(SOURCE INFORMATION):
BEGIN

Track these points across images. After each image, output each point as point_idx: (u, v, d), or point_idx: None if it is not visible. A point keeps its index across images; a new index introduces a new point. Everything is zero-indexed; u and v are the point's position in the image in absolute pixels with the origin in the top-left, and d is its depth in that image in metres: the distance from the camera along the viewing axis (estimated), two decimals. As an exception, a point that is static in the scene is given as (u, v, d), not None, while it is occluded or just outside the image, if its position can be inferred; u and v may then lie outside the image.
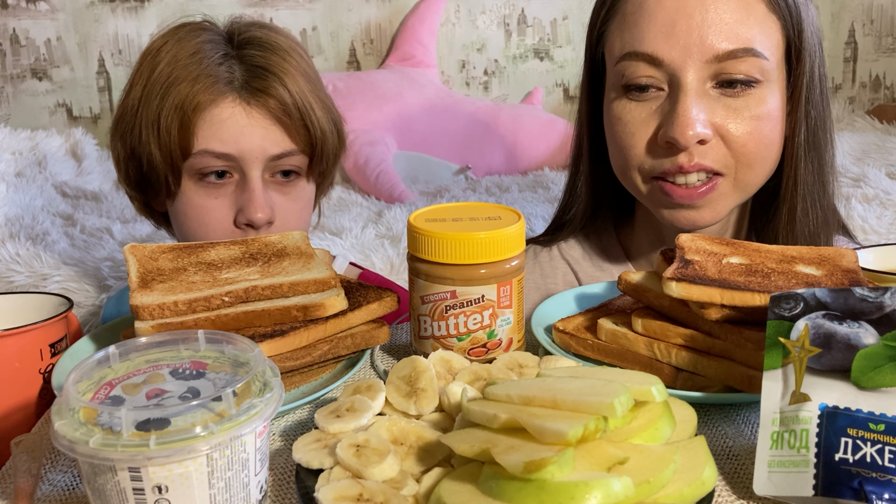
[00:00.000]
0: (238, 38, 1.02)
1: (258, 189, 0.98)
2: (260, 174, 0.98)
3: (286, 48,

END

(WHAT YOU SHOULD DO):
Your answer should be a precise transcript of the entries, minus the pictures.

(REPLY TO THE EXERCISE):
Track these points across images. After each image, output each point as point_idx: (u, v, d), or point_idx: None if it is not visible. A point keeps its index across images; a new index introduces a new point. Everything is zero-indexed; u and v are the point's position in the image in absolute pixels with the origin in the top-left, and d is its depth in that image in metres: the distance from the camera along the viewing axis (estimated), two decimals. As an exception, a point that is static in the scene is given as (u, v, d), not None, while it is occluded or just outside the image, if its position can be inferred; u and v may then lie outside the image.
[00:00.000]
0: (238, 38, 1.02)
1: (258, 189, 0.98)
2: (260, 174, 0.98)
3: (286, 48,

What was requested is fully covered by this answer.